## WORK TASK
According to the essay about food in a couple's relationship, what did the couple eat and drink at their favorite restaurant after the judge pronounced them legally wed?

## DOCUMENT SEGMENT
───

After the judge pronounced us legally wed, we went to our favorite restaurant and celebrated with black-eyed pea hummus and prosecco.
Food has always been central to our relationship. Our first date was in at a Mexican restaurant – vegan mole topped with pickled purple onions, one too many margaritas. Since then, we’ve eaten (and drunk) our way around Europe and the States, finding favorites that, while we may never see them again, are touchstones. We move and travel a lot. The restaurants and bars stay, reassuringly, in place. It is a comfort to know we can go to London or Barcelona, Denver or Memphis, and rediscover our memories in flavors.
This was the black-eyed pea hummus wedding lunch joint, but Babalu was more than that. It was where we went for happy hour when I finished work, taking advantage of $2-off glasses of wine, chatting with the servers while we wolfed down tacos made with handmade corn tortillas.
A few minutes drive from the house, Pyro’s was can’t-be-bothered-to-cook evenings, and let’s-have-a-treat (for under a tenner) occasions. It is one of those build your own pizza places and, because or despite being a chain, has a credible gluten free base. The staff were always sweet – high school kids, early-20-somethings, smiling in the face of latex gloves and polyester uniforms. Another draw: the hot sauce collection arrayed on the condiments table. As much habanero, jalepeno and ghost chilli as we could stand.
Our first trip to London together, part of our week-long second date. Of course, I wanted to go to Soho, a few blocks of cramped, crowded streets woven into more than 15 years of memories. We cut through St Anne’s Court and spotted Tostado, a single line of tables along the wall – the whole joint hardly wider than the door. It served Ecuadorian food, comfort in glazed pottery bowls: corn and potato soup thick with cheese and topped with sliced avocados, steaming plantain-leaf wrapped humitas topped with spiky green chilli and coriander sauce, fried plantains. It became our home-cooking away from home.
On the other side of Oxford Street lies Fitzrovia, where I worked during my London years. Set on a corner with a handful of tables outside, this Thai place looks unremarkable and vanishingly small. Step inside and it mysteriously expands, finding space for however many friends you happen to bring along. As creatures forced to make habit out of minimal material, food is a ritual. Here, we ordered green curry with tofu, and drunken noodles – a heap of seared, spicy, basil-laced rice stick fresh from the pan – accompanied by flinty chenin blanc.
The few months immediately after our wedding went like this: Chris goes back to work, I stay in our rented room with the strange room-mate and needy cat finishing my own contract, then cram everything moveable into a couple of suitcases, put the cat in a carrier, fly to Oregon, and spend a few weeks camped in my sister’s basement – breaking up the time with weekend trips to meet Chris. Salt Lake and Denver were excursion, my first trip to the mile high city. While they loaded in, I ran through the thin sunshine, stopping to do a headstand in the park. Later, when work was done, we sat at the bar of this vegetarian restaurant eating arepas and drinking cocktails.

───

## LISTED RECORDS
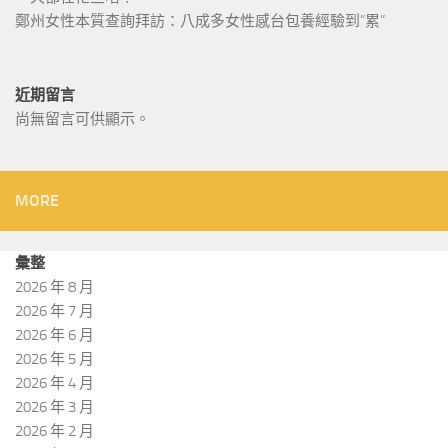
鄭州女性本質查詢拜訪：八成多女性感台包養經驗到”累”
近期留言
尚無留言可供顯示。
MORE
彙整
2026 年 8 月
2026 年 7 月
2026 年 6 月
2026 年 5 月
2026 年 4 月
2026 年 3 月
2026 年 2 月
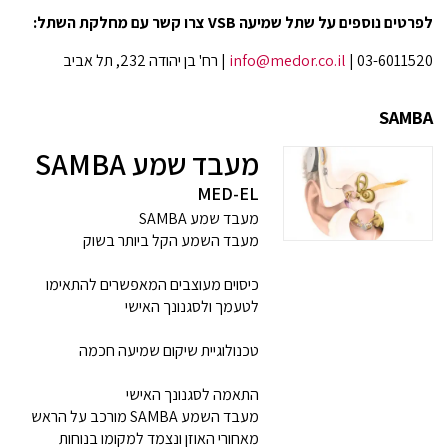
לפרטים נוספים על שתל שמיעה VSB צרו קשר עם מחלקת השתל:
03-6011520​ |
info@medor.co.il
| רח' בן יהודה 232, תל אביב
SAMBA
מעבד שמע SAMBA
MED-EL
מעבד שמע SAMBA
מעבד השמע הקל ביותר בשוק
כיסוים מעוצבים המאפשרים להתאימו
לטעמך ולסגנונך האישי
טכנולוגיית שיקום שמיעה חכמה
התאמה לסגנונך האישי
מעבד השמע SAMBA מורכב על הראש
מאחורי האוזן ונצמד למקומו בנוחות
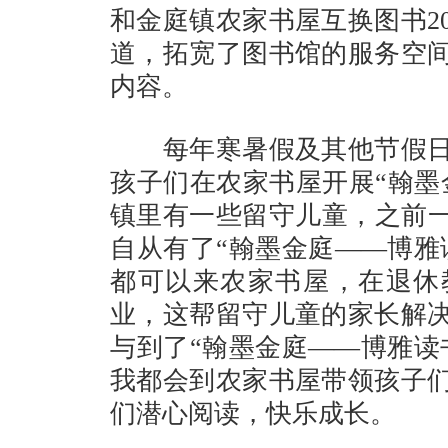
和金庭镇农家书屋互换图书2
道，拓宽了图书馆的服务空
内容。
每年寒暑假及其他节假日
孩子们在农家书屋开展“翰墨
镇里有一些留守儿童，之前一
自从有了“翰墨金庭——博雅
都可以来农家书屋，在退休
业，这帮留守儿童的家长解
与到了“翰墨金庭——博雅读
我都会到农家书屋带领孩子
们潜心阅读，快乐成长。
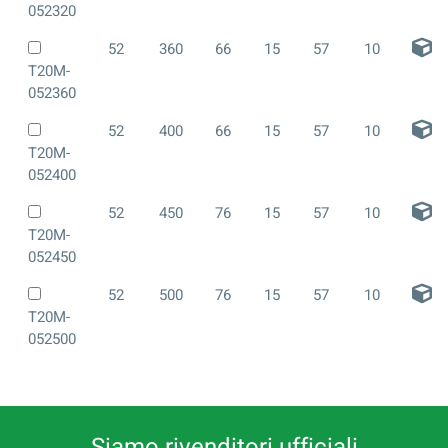
052320
52
360
66
15
57
10
T20M-
052360
52
400
66
15
57
10
T20M-
052400
52
450
76
15
57
10
T20M-
052450
52
500
76
15
57
10
T20M-
052500
Siamo rivenditori ufficiali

───

## TASK OUTPUT
Black-eyed pea hummus and prosecco.